Ludwig Wittgenstein: The Duty of Genius Ludwig Wittgenstein discussion


Comments Showing 1-4 of 4 (4 new)    post a comment »
dateDown arrow    newest »

Raymonds009 I agree with the comments made by the many readers of this book. What I find most fascinating is simply the way W's mind worked. As soon as he thought out a complex problem he realized that the solution either negated his point or made it superfluous and he had to start all over again. For academics this is a problem, especially with publishing. If you find that everything in what you have just published needs to be revised you exhaust those around you--as he did. He could not stop himself.
Did this mean that his thinking was too advanced-- or too solipsistic to understand? This is what I am grappling with right now.

Pablo Yeah, he wrote the Tractatus, published it and then said it was wrong! You just have to love it! Well, what he actually said was that the book was like a clock that gave you the wrong time.
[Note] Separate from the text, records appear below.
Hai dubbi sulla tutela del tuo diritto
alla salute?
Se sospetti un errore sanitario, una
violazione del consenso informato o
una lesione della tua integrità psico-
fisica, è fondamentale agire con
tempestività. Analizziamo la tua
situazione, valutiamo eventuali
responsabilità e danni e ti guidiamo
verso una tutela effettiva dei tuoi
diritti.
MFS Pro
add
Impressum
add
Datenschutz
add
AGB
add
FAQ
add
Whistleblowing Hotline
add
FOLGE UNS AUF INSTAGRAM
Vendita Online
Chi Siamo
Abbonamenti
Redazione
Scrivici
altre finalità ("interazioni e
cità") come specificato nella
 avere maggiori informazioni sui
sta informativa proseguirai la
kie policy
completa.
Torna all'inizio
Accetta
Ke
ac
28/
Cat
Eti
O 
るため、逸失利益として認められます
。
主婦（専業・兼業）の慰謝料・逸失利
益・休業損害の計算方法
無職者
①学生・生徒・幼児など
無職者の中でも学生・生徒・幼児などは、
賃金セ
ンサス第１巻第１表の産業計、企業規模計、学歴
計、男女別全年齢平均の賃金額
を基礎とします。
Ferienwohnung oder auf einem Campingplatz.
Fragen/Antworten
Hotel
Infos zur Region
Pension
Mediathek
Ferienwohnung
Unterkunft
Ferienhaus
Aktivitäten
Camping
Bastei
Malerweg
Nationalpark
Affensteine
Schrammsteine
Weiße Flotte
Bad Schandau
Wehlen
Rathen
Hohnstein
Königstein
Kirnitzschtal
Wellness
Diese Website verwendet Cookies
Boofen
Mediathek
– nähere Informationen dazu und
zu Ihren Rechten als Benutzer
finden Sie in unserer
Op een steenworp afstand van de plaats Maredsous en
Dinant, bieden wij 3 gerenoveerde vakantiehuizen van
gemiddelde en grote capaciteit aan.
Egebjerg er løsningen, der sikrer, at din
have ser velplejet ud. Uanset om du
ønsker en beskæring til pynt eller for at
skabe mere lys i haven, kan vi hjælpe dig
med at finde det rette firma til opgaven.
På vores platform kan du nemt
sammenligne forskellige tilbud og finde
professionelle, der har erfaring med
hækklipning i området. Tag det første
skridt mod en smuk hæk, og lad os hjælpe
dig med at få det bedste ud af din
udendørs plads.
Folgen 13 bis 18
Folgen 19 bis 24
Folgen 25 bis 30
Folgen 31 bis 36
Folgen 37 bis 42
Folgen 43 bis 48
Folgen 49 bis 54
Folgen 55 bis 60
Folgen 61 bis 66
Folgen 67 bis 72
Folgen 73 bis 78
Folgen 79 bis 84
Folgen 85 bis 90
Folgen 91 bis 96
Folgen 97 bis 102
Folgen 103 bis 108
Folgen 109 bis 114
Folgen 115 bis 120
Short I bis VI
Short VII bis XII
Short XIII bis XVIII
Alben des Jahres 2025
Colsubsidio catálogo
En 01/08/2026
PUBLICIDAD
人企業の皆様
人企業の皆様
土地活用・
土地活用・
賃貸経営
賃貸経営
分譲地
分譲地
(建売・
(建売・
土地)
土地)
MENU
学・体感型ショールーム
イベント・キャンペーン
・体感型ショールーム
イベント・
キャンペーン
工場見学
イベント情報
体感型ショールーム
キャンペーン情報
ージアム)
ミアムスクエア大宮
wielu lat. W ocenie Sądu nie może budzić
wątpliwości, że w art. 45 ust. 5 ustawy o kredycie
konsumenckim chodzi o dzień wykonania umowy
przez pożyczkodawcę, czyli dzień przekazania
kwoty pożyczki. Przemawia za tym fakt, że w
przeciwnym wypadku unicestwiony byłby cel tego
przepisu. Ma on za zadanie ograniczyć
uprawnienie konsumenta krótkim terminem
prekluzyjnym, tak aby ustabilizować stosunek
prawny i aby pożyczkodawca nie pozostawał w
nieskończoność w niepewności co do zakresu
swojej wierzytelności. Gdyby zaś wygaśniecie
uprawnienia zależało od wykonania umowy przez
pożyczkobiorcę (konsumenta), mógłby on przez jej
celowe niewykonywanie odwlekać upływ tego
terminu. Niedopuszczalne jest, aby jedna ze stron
I still think it's a very profound book.

Joseph Schrock I read at least 2 of Wittgenstein's books, but I got the impression that what is referred to as "the later Wittgenstein" was a time in his life when he renounced the worldview such that there's an objectively existing world that we can describe (somewhat) linguistically, but that now he came to think that reality is more-or-less an illusion. The Tractatus did a better job of describing reality than did his later (liberalized, relativized) views of reality. So I think.

Michael James Wittgenstein's earlier thought was based on the assumption that the world is a totality of facts and was an expression of the spirit of the time which would later manifest itself in the logical positivist movement which Wittgenstein continually rebuked for this assumption and for not knowing what Philosophy is. On one occasion he was invited to one of their meetings and read poetry to them as a demonstration of the scope of Philosophy. I was studying Philosophy in England when his later work was creating a minor revolution in the world of Education. My recently published book "The World Explored, the World suffered: The Exeter Lectures" is written in the spirit of that revolution which thankfully contributed to the collapse of the assumption of the world is the totality of facts and brought the philosophy of Aristotle and Kant back into focus after their temporary eclipse by a scientific view of philosophy.